After all this came the next step, where again there was a group prisoner waiting on us. They tossed us a shirt, a pair of pants and a jacket and then they drew our attention to a pile of wooden shoes. I got a pair of pants that would’ve fitted at least two people, maybe even three. We started to trade our clothes with each other, you looked for a large
prisoner, who had maybe gotten a pair of pants that was too small for him. All of this took place in a deathly calm, you didn’t hear a single noise. We were like paralyzed.

STATION 4

In the mornings, you had to leave the barracks and you got a brown sludge, coffee substitute and a piece of bread. In the afternoon, some prisoners were told to bring a large kettle of food with them into the camp. We waited in line with only a spoon, but no plate. We had a bowl, one bowl for four people, and then one of the Kapos filled the bowl up. Occasionally, there was leftovers in the pot and prisoners would line up for second help Sometimes, second help was some soup, other times a knock on the head with the ladle. And when I saw this, I never got back in line for second help.

STATION 5

When we ran forwards, there was a group of officers, Nazis, SS personnel. Out of the corner of my eye, I suddenly saw fence posts, barbed wire, but also white insulators with cables. Seeing these – I was an electrician in the Ghetto Litzmannstadt – I immediately recognized that there were electric cables. Where had they brought me?
One day, when I saw a group of naked men between Blocks 16 and 18, I, being quite shy, hesitantly asked, “What are you doing here naked?” They answered me, saying, “We’ve been registered and we’re waiting on clothes to go out and work.” And the word “out” became my signal word and, without thinking much about it, I looked to my left and to my right, no SS or Kapos, and rushed into the shadow by the wall of the block.

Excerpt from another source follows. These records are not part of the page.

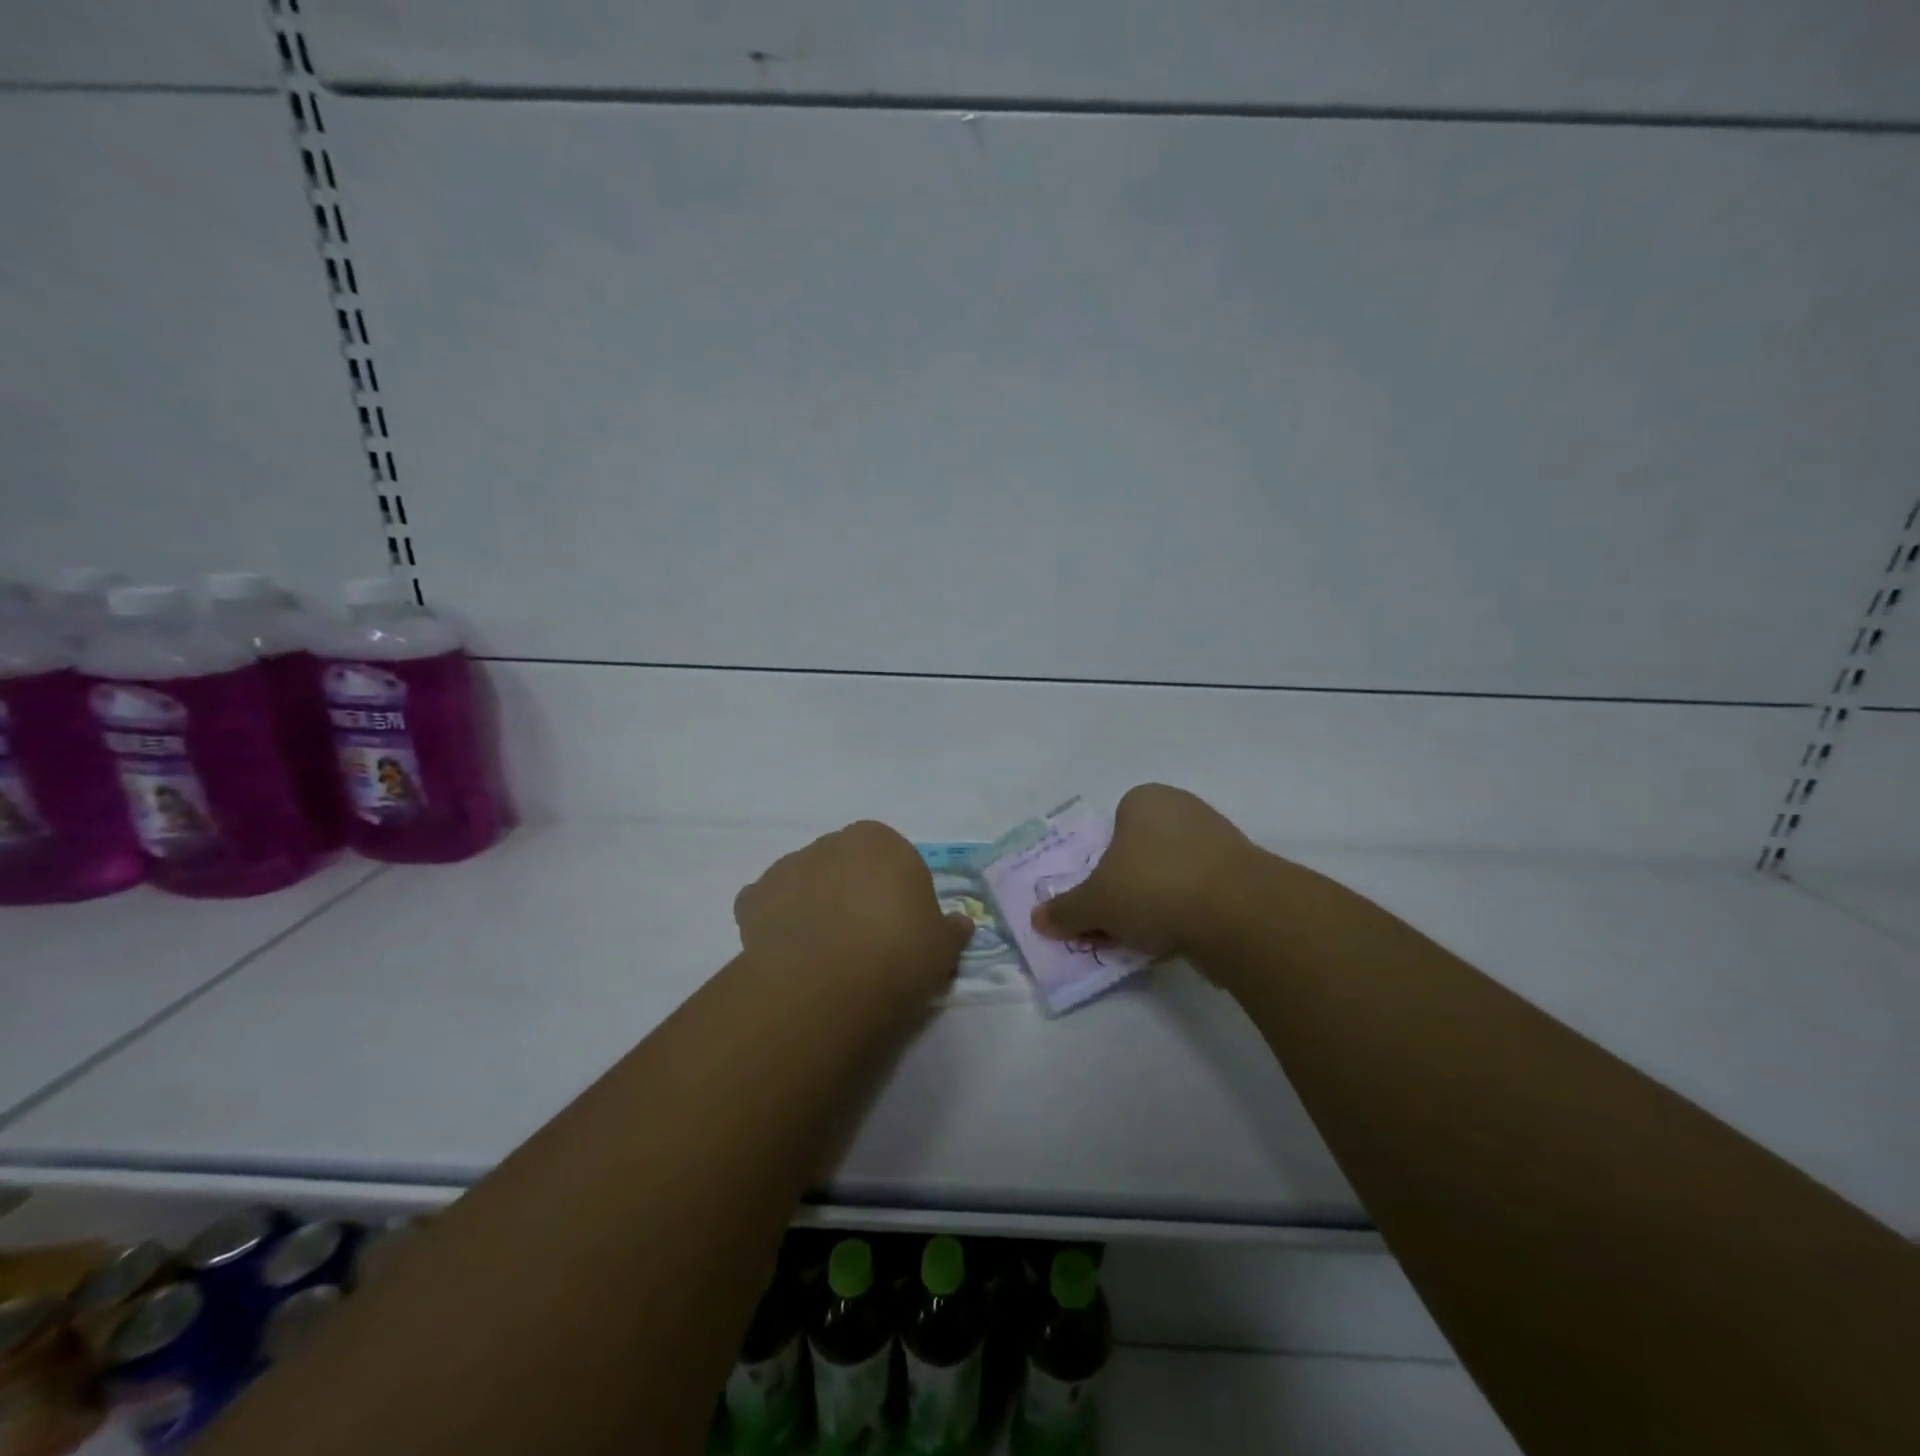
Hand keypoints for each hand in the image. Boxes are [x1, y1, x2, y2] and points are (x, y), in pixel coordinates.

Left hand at [735, 821, 974, 998]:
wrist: (826, 984)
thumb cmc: (897, 953)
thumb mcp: (943, 946)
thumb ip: (951, 928)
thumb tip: (959, 924)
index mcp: (880, 840)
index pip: (892, 859)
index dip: (896, 894)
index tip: (900, 929)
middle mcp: (832, 842)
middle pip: (846, 866)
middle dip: (853, 893)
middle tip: (864, 941)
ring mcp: (788, 867)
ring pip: (806, 882)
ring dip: (814, 904)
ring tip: (824, 954)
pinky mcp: (753, 897)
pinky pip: (768, 905)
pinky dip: (777, 922)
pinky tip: (790, 953)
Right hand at [1032, 784, 1263, 956]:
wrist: (1238, 914)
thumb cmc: (1153, 887)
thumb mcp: (1095, 903)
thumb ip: (1065, 910)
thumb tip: (1037, 920)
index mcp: (1145, 799)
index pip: (1113, 828)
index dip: (1104, 864)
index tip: (1103, 897)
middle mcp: (1183, 808)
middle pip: (1142, 852)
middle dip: (1131, 885)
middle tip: (1121, 921)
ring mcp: (1220, 837)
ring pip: (1173, 873)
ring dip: (1160, 902)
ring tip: (1152, 937)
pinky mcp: (1245, 871)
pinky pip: (1203, 891)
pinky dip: (1191, 912)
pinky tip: (1184, 938)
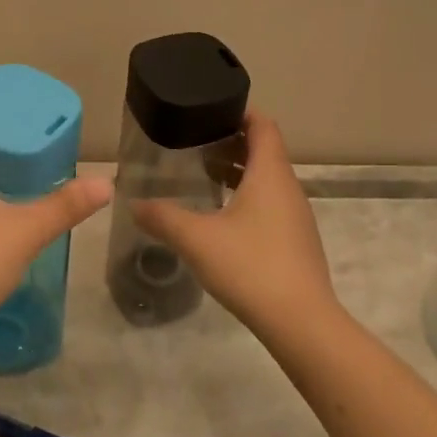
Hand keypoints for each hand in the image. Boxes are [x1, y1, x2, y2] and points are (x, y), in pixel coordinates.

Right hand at [134, 113, 337, 336]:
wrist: (302, 324)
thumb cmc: (250, 266)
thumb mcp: (196, 239)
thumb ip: (162, 217)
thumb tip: (134, 203)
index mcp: (270, 173)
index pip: (263, 125)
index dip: (238, 113)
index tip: (208, 113)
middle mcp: (288, 188)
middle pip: (264, 150)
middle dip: (231, 143)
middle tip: (195, 144)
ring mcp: (296, 216)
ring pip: (268, 179)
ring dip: (239, 172)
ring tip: (203, 177)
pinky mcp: (296, 242)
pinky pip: (271, 204)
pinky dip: (248, 198)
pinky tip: (222, 218)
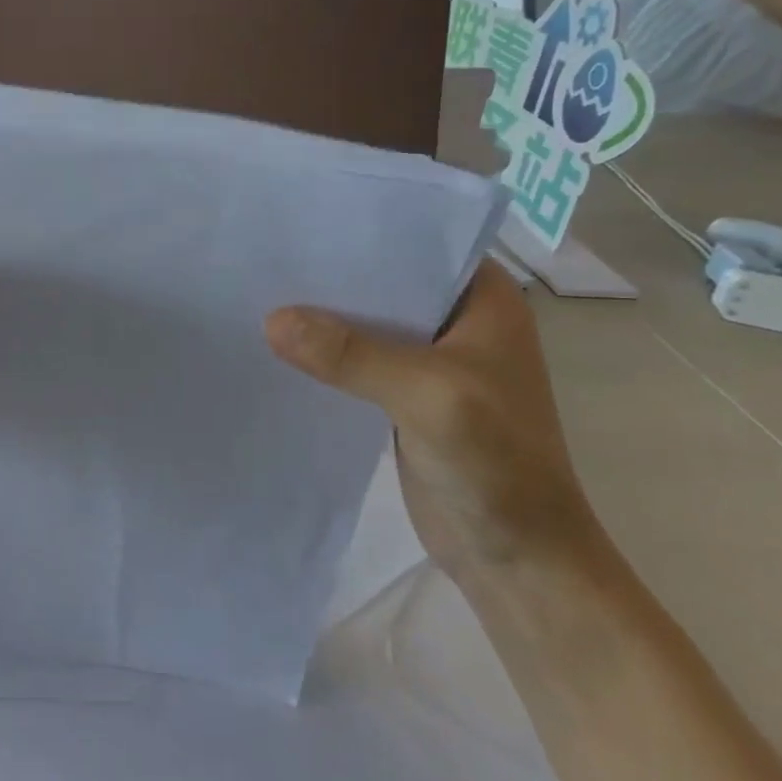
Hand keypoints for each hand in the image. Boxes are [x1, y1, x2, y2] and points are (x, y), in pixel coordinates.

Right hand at [265, 261, 598, 575]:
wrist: (520, 560)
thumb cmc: (498, 464)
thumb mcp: (428, 396)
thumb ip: (352, 355)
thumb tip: (272, 319)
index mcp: (483, 299)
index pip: (416, 243)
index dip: (361, 232)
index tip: (300, 220)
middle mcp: (456, 320)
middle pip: (383, 283)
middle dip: (330, 275)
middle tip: (266, 257)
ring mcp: (429, 360)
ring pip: (365, 323)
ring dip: (323, 317)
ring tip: (261, 293)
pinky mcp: (403, 395)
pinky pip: (356, 361)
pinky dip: (325, 355)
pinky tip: (278, 346)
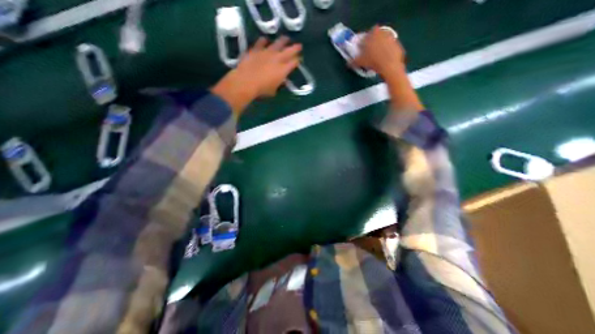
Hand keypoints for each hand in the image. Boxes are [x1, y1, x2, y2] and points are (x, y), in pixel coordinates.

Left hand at [211, 36, 301, 116]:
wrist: (246, 82)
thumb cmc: (261, 90)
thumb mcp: (274, 91)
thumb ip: (279, 84)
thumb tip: (281, 80)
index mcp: (283, 70)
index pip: (294, 63)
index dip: (297, 61)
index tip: (299, 60)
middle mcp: (277, 59)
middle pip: (289, 51)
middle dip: (295, 48)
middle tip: (299, 46)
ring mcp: (266, 52)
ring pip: (277, 43)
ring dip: (283, 41)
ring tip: (286, 39)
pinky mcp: (256, 49)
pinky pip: (261, 42)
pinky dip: (264, 41)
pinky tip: (265, 40)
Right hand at [350, 25, 405, 77]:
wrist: (390, 66)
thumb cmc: (373, 61)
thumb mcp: (360, 62)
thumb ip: (353, 61)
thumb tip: (348, 63)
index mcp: (373, 33)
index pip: (366, 35)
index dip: (363, 43)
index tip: (362, 50)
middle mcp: (383, 32)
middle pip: (376, 37)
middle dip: (372, 44)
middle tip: (369, 54)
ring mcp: (392, 37)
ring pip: (383, 42)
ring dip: (380, 48)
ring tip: (376, 58)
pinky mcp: (397, 44)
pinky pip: (390, 48)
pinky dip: (387, 52)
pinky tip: (383, 61)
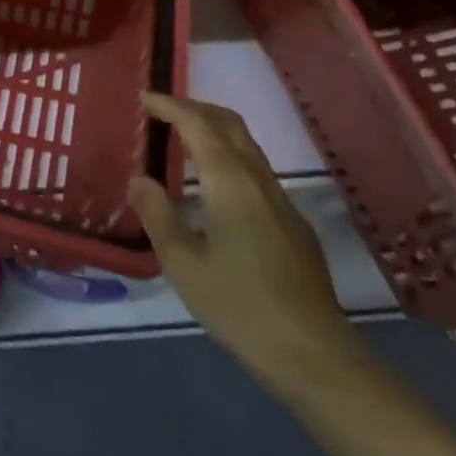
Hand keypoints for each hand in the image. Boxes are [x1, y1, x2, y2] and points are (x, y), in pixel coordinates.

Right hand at [130, 93, 359, 388]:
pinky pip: (256, 171)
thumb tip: (139, 179)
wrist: (315, 356)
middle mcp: (258, 179)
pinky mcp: (294, 224)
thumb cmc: (240, 306)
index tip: (143, 99)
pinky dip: (229, 157)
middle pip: (228, 123)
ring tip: (184, 142)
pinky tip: (216, 189)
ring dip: (214, 131)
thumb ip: (158, 215)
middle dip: (194, 108)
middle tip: (162, 111)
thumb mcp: (183, 264)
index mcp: (229, 181)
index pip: (197, 123)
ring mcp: (281, 201)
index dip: (169, 105)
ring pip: (246, 145)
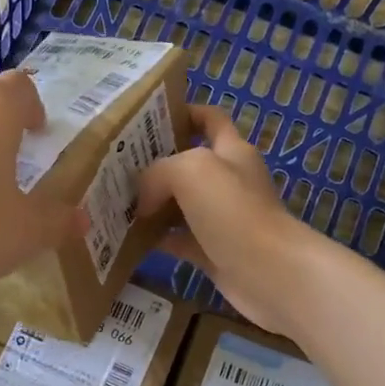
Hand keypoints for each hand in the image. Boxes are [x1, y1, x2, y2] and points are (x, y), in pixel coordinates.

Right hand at [137, 106, 320, 335]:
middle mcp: (228, 181)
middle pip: (187, 163)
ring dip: (151, 204)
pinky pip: (178, 240)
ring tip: (114, 202)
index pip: (209, 119)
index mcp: (231, 151)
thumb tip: (143, 199)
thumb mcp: (191, 171)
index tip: (147, 119)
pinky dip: (156, 239)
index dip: (183, 113)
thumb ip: (158, 172)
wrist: (270, 273)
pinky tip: (129, 239)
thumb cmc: (234, 212)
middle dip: (154, 163)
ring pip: (179, 204)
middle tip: (116, 167)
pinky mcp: (213, 251)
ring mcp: (221, 218)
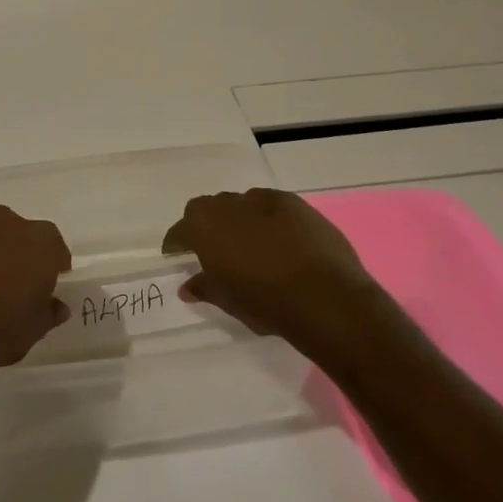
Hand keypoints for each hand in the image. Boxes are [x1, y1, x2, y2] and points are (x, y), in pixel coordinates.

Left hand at [0, 196, 71, 387]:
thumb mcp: (33, 331)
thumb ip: (49, 312)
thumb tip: (57, 305)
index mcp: (43, 248)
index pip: (56, 248)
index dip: (52, 266)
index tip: (44, 285)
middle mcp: (15, 226)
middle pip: (25, 232)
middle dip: (21, 251)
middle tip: (11, 280)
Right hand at [162, 187, 379, 339]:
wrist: (325, 296)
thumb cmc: (266, 302)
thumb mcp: (228, 301)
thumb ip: (204, 288)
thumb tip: (187, 286)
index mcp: (204, 227)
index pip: (180, 230)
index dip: (176, 243)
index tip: (176, 254)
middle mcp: (229, 205)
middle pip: (207, 208)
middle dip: (206, 225)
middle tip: (213, 249)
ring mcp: (263, 200)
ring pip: (239, 204)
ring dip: (238, 219)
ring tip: (249, 243)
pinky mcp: (294, 203)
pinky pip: (269, 205)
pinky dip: (266, 218)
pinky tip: (278, 238)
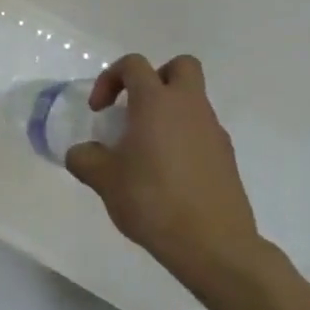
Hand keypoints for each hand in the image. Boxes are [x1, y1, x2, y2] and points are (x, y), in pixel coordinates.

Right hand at [65, 54, 268, 294]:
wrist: (213, 244)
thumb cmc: (152, 201)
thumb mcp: (103, 180)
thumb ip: (85, 158)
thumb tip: (83, 153)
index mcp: (157, 102)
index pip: (133, 65)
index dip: (109, 79)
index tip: (99, 111)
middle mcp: (189, 107)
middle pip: (180, 67)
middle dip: (154, 78)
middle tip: (134, 108)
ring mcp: (213, 131)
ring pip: (193, 101)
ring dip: (168, 112)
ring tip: (144, 150)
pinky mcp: (226, 157)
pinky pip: (201, 131)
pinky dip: (182, 138)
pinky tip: (166, 173)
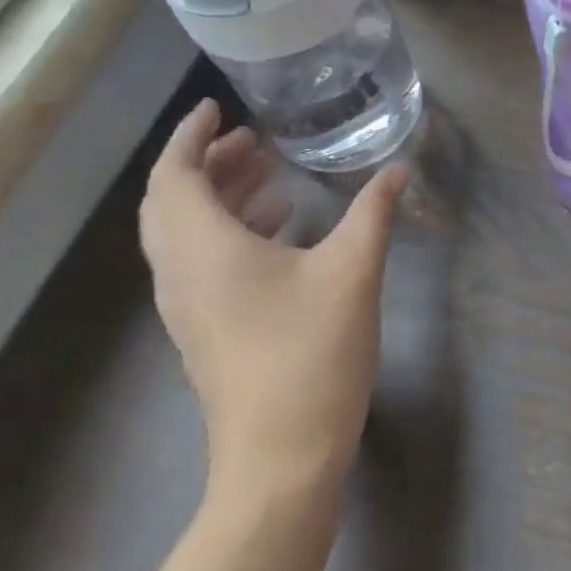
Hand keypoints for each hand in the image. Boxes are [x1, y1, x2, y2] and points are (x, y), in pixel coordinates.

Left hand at [140, 99, 406, 497]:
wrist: (279, 462)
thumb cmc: (311, 355)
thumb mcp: (352, 272)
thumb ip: (374, 212)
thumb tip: (398, 169)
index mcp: (204, 251)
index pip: (176, 176)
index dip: (191, 136)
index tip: (217, 108)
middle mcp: (182, 275)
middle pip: (171, 203)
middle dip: (207, 163)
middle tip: (253, 140)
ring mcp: (188, 309)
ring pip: (184, 235)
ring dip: (217, 196)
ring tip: (268, 174)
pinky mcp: (204, 332)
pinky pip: (199, 262)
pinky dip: (227, 231)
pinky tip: (278, 230)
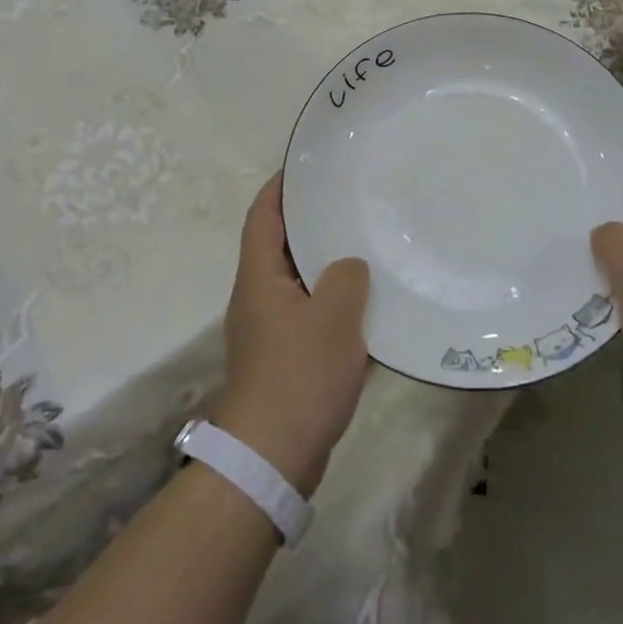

I tore off my jacket, my shirt and my pants and, now naked, joined the group. Together, we were sent to the labor camp Groß-Rosen, Subcamp Dörnhau, where they asked around for electricians. I was tasked to install electricity for future weapon factories which were planned in the bunkers of the mountains. (Project “Riese”). I climbed up the pall, wearing climbing irons. Then, with a rope, I pulled up the cable and the insulator and installed it. My advantage was that I sat high up and outside of the area where the SS were. This way I avoided the brutalities of the SS guards.

STATION 6

The train started moving and day and night passed by successively, until on the second day, in the morning and after several stops, the doors were thrown open and we only heard, “Out, out, quickly, quickly, quickly!” There were these weird men in clothing, like pajamas, gray and blue striped, and they just yelled, “Out, out, out!” I had my backpack in my arms and he [a Kapo] pulled it away from me. I yelled, “But, my stamp collection!” I can still see him, right in front of me, his face when he bent over and said, “You don’t come here to live!” And at the time, I thought, “What is he talking about?”